Yazıcıoğlu, yine yüzünde kendisiyle bütünleşmiş o yarım ve şakacı
gülüşüyle dönüp bürokrata şunları söyledi : “ Yaa..birader, sana kim dedi bu
sıcakta siyah ceket pantolon giyip, birde gırtlağını kravatla sık diye..” Bu
sözleri duyunca yine kendimi tutamayıp gülmeye başladım.. İşte böyleydi Sayın,
Sevgili Valimiz.. Bir günde yine bir açılışta, kendi üstlerine çadır kurdurup
gölgesine yayılan bürokratları yerinden kaldırmış, sıcakta bekleşen öğrencileri
bürokratların koltuklarına oturtmuştu.. O da ayrı bir hikayeydi tabi ki.. Hal
böyle devam ederken, o sportmen, kıpır kıpır,
vatan aşkı, insan aşkı ile dolu Valimizi takipte bizler bile
zorlanıyorduk. Çünkü bir bakıyorduk bizi arkasında dağ tepe dolaştırıyor, bir
bakıyorduk, jet ski, yamaç paraşütüyle arkasındakileri şaşkınlıktan şaşkınlığa
düşürüyordu. Onunla yola çıkanların, dilleri dizlerine sarkıyor ve üç gün
kendilerine gelemiyordu.. …O sigara ve alkol kullanmazdı.. Sigara ve alkol
kullananlar için ise, günümüzde herkesin ezberlediği bir sözü vardı.. “Kokan ve
tüten adamlar”.. Bizlere de sık sık sigarayı bırakmamız için telkinde bulunur
“Siz siz olun kokan ve tüten kişilerden olmayın” derdi ve biz basın
mensuplarını sigara içerken görünce de çok üzülürdü. Ben 22 yıllık gazetecilik
hayatımda, hiçbir Vali’nin basın mensuplarının aç olacağını düşünerek bir
töreni daha ileri bir saate aldığını görmedim. Ama Vali Recep Yazıcıoğlu’ da
gördüm.. Bir bayram günüydü hiç unutmam.. Hepimiz erkenden tören alanına
gelmiştik ve çoğumuzun karnı da açtı.. Törenin hemen ardından Stadyuma
gidilecek ve 19 Mayıs Hareketleri için ayrı bir tören yapılacaktı. O..
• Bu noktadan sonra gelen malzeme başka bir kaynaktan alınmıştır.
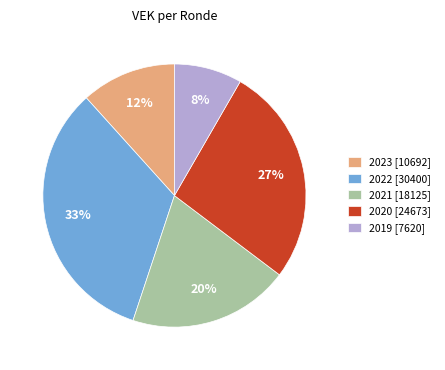

Is the sum of 2020 [24673] and 2019 [7620] greater than half?

No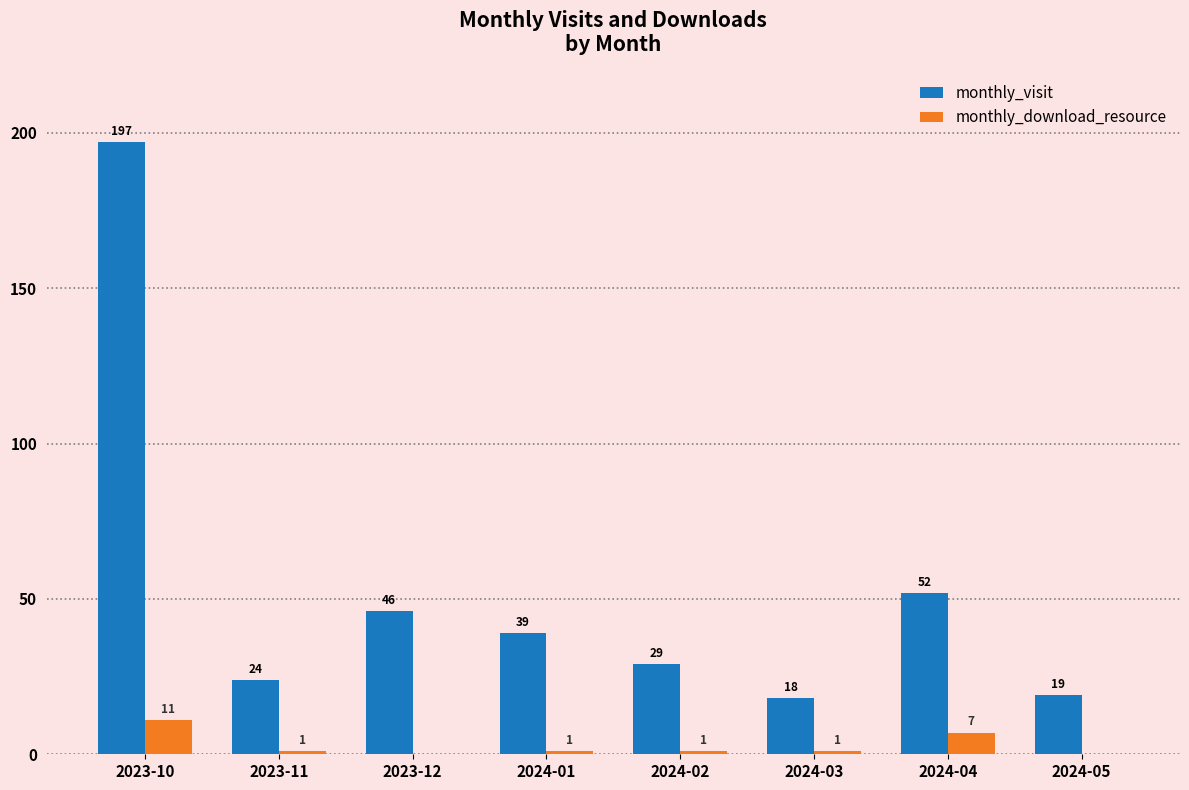

How many positive values does the monthly_download_resource series have?

6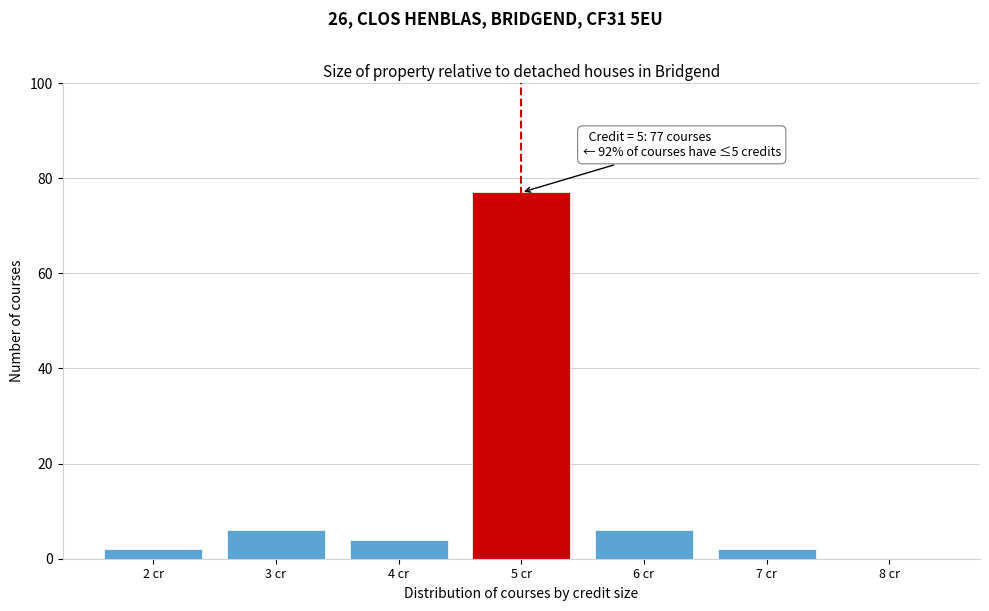

Reading left to right, what are all the values shown in this chart?

2 cr=2	3 cr=6	4 cr=4	5 cr=77	6 cr=6	7 cr=2	8 cr=0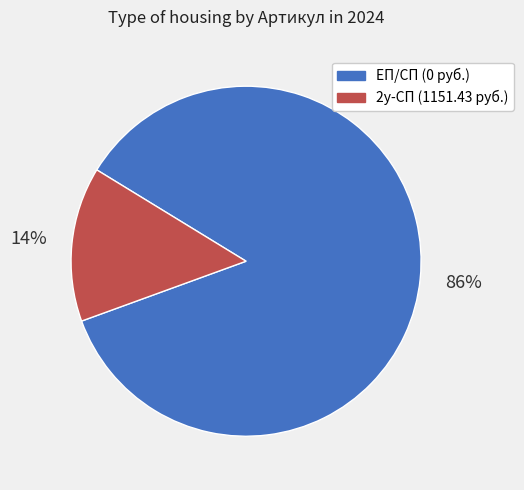

Which category has the smallest portion of the pie?

2у-СП (1151.43 руб.)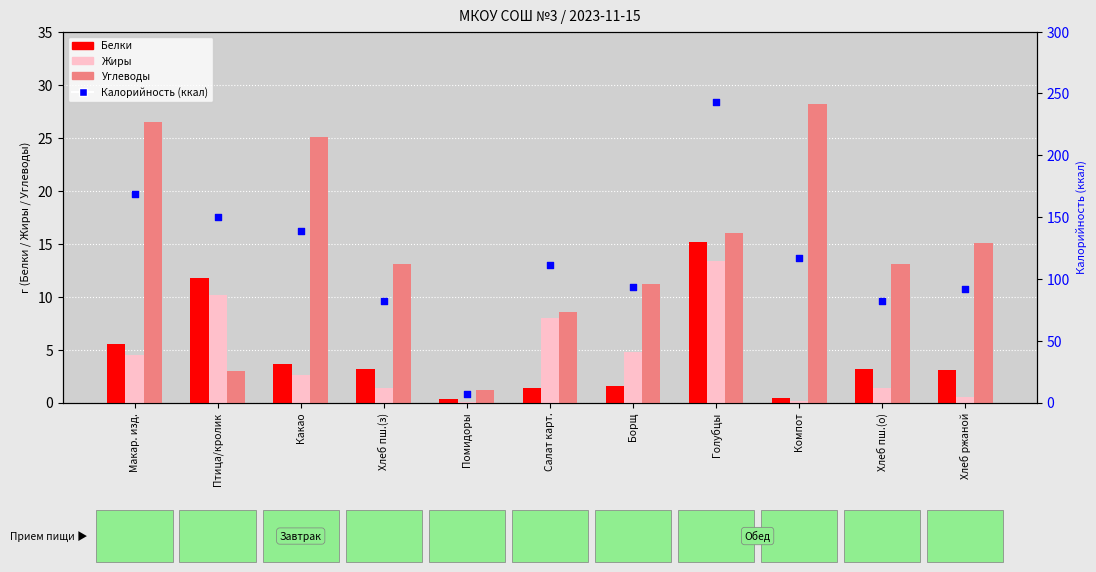

Which series has the largest Y range (max minus min)?

Калорийность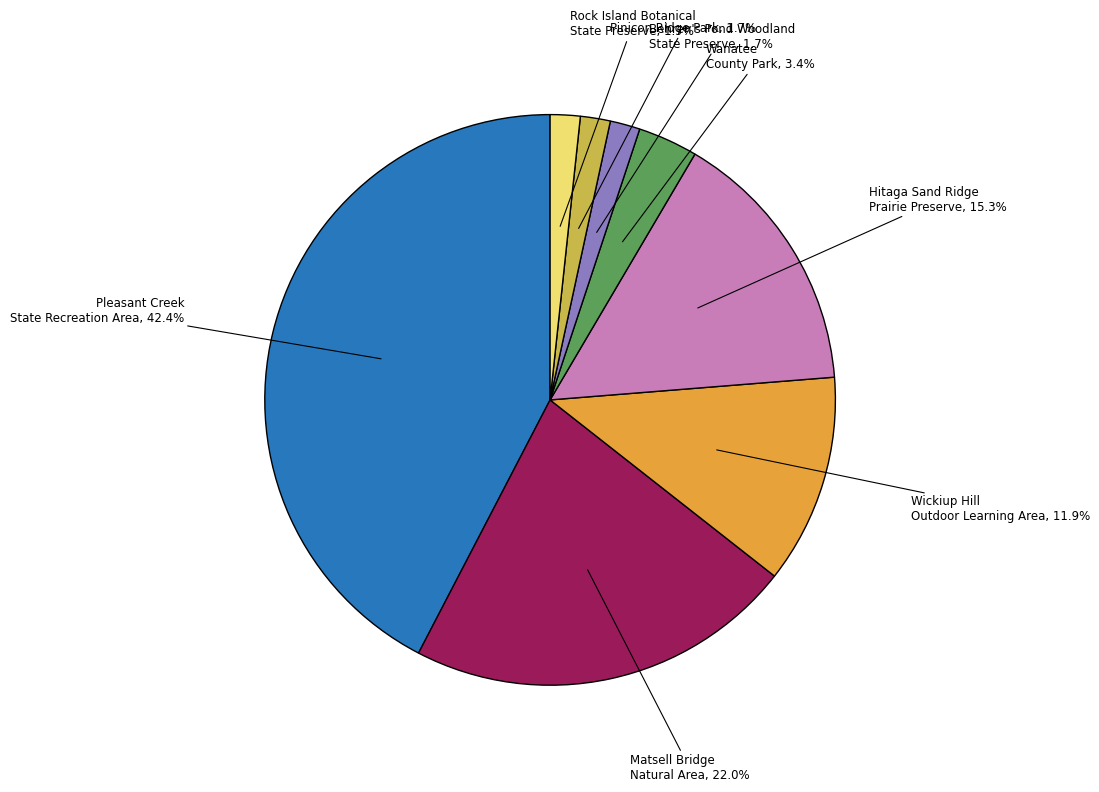

Is the sum of Matsell Bridge Natural Area and Pinicon Ridge Park greater than half?

No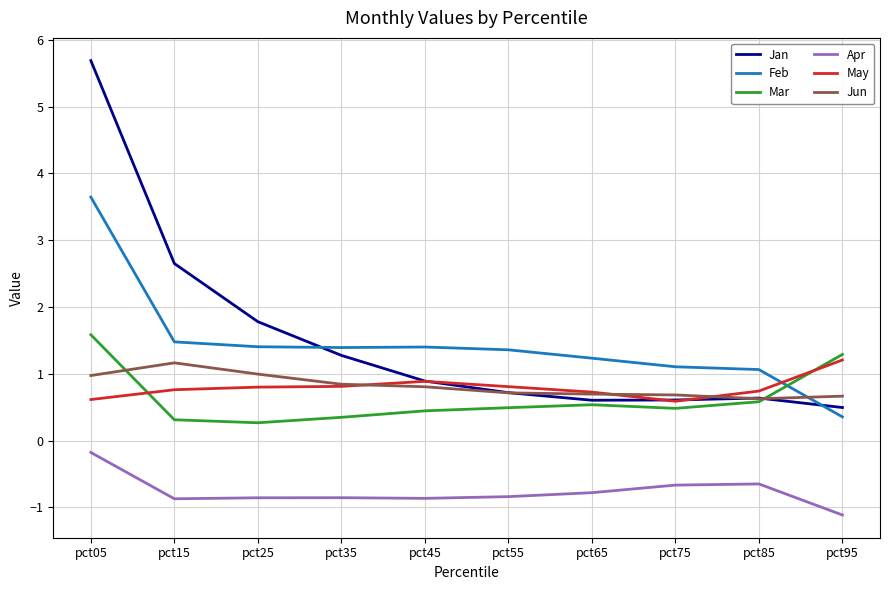

Is it true that Jun equals 1.2 at pct15?

True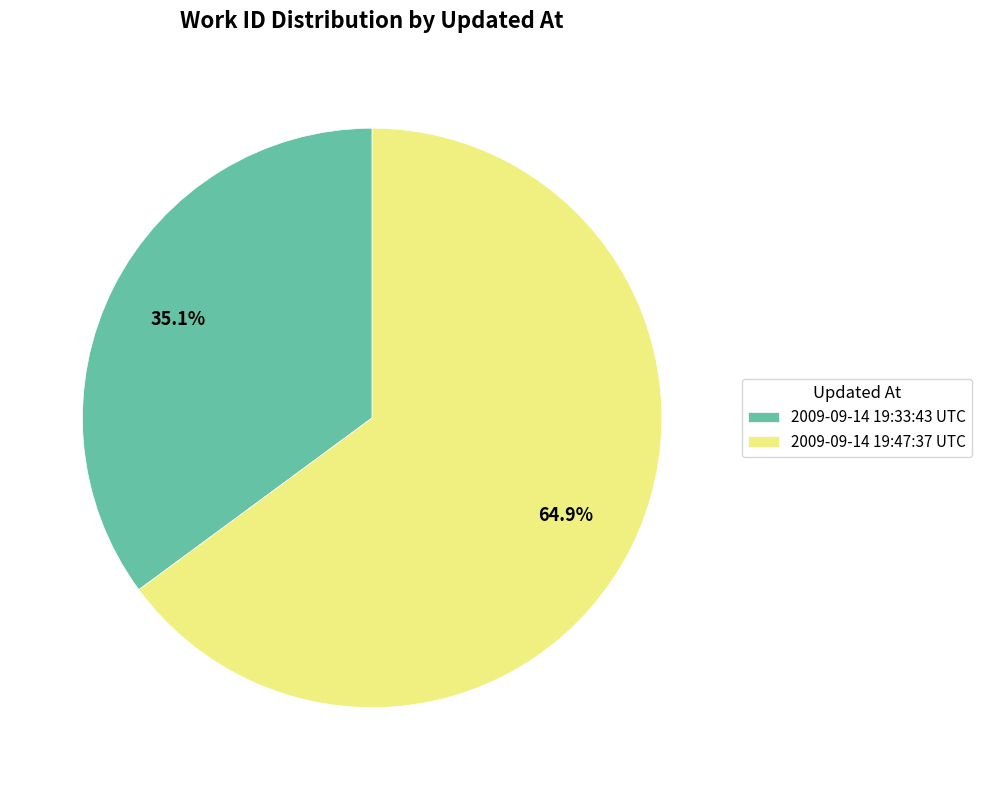

Rank the categories by value from lowest to highest.

2009-09-14 19:33:43 UTC, 2009-09-14 19:47:37 UTC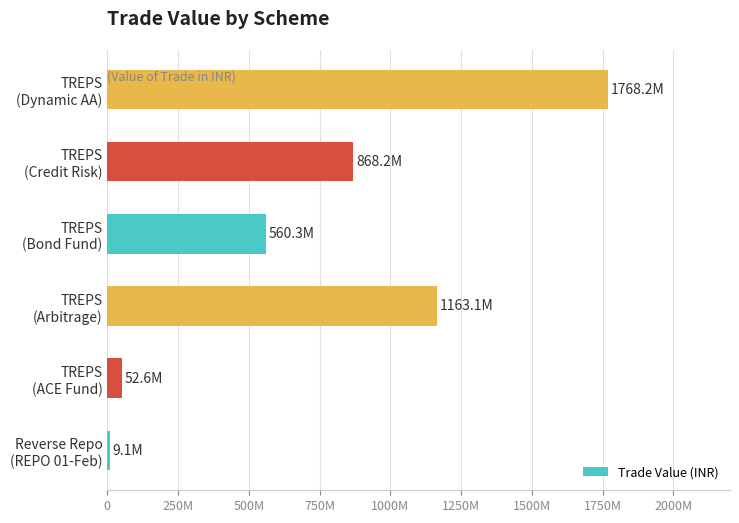

What is the smallest value displayed?

9086458.0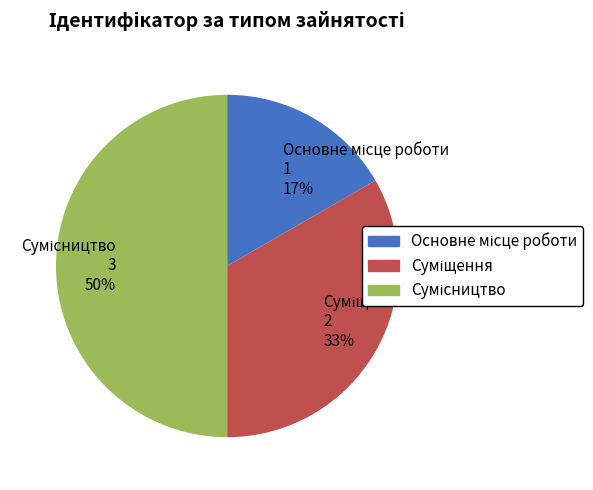

To the nearest percent, what is the average slice percentage?

33%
vilayetin önündeki törenin hemen ardından, hepimizi cümbür cemaat bir
pastahaneye sokup, karnımızın aç olduğunu bildiğini söyleyerek önce pasta
börekle karnımızı doyurmamızı, daha sonra da hep birlikte tören alanına
gitmemizi sağladı.. Onu yediden yetmişe tüm Denizli halkı seviyordu.. Her sabah
önce onun geceleri yaptığı incelemelerin yankısıyla uyanıyorduk..


 


Kimi gün tedbili kıyafetle resmi kurum ve kuruluşları teftiş ediyor,
kimi zaman köylü Mehmet Ağa’nın traktöründe tarla sürüyordu. Kimi zaman dağ
başlarında çobanların konuğu oluyor, kimi zaman yoksul evlerinde tarhana
çorbası içiyordu.. Hatta bir seferinde yine yanındakilerle dağ bayır
dolaşırken, yanındakiler bir bakmış ki Vali yanlarında değil.. Başlamışlar
dağda sağa sola koşturmaya.. Ne koruma bulabiliyor, ne protokol mensupları..
Hepsini almış mı bir telaş.. Sonra dağın tepesinden koyun melemeleri duymuşlar
ve oraya nefes nefese tırmanıp çıktıklarında Vali Recep Yazıcıoğlu’nu çobanla
peynir ekmek yerken ve sohbet ederken görmüşler.. Hemen yanına koşturup “Sayın
Valim sizi göremeyince çok telaşlandık” deyince, çoban şaşkın şaşkın bir
Vali’ye bir gelenlere bakmış ve “Yaav bu adam Vali’mi gerçekten..? Bende
benimle dalga geçti sanmıştım. Çünkü toprağın üstüne bağdaş kurdu oturdu
benimle peynir ekmek yiyor..Bu nasıl Vali böyle?” demiş.. İşte o böyle bir
Valiydi.. O halkın Valisiydi.. Zehir gibi bir zekası, çalışkan ve enerjik
yapısı, sportmenliği, sevecenliğiyle bambaşka biri..sıradışı bir Vali..Bir halk
adamı.. Onun 8 Eylül 2003 yılında geçirdiği kazayı duyduğumda, hastanede
haberdeydim..İnanamadım.. Koşarak Vilayete gittim..Herkes bir yas
havasındaydı.. Tüm Türkiye’nin duaları onunlaydı.. Bir hafta boyunca herkesin
elleri Sevgili Vali’nin kurtulması için gökyüzüne çevrildi.. Fakat girdiği
bitkisel hayattan çıkamadı ve ülke olarak, Denizli olarak hayata binde bir gelen
böyle değerli bir insanı kaybettik. 10 Eylül’de 2003 yılında Sevgili Valimiz
toprağa verildi. Vilayetin önünde yapılan töreni sanırım ömrüm boyunca
unutamam. Ben hayatım boyunca, hiçbir cenaze törenini bu kadar kalabalık
görmedim.. Delikliçınar’dan Bayramyeri’nin sonuna kadar adım atılacak yer yoktu
kalabalıktan.. Basın ordusu derseniz yine aynı şekilde.. Tabutu Vilayet önüne
getirildiğinde gözyaşları sel olmuştu.. Herkes Sevgili Vali’sini son
yolculuğuna uğurlarken kendine hakim olamıyor ve katıla katıla ağlıyordu..
Tıpkı biz gazetecilerin makine ve kameralarını bırakıp katılırcasına ağladığı
gibi.. Denizli onu unutmadı.. Ve biz gazeteciler onu unutmadık.. Mekanın cennet
olsun Sayın Valim!. İyi ki seni tanımışız.. İyi ki senin gibi bir Valiyle
çalışma mutluluğuna ermişiz.. İyi ki adam gibi, insan gibi bir insanın 8 ay
gibi kısa bir süre de olsa haberlerini yapma mutluluğuna varmışız.. Seni
unutmadık.. Unutmayacağız.. Ruhun Şad olsun!.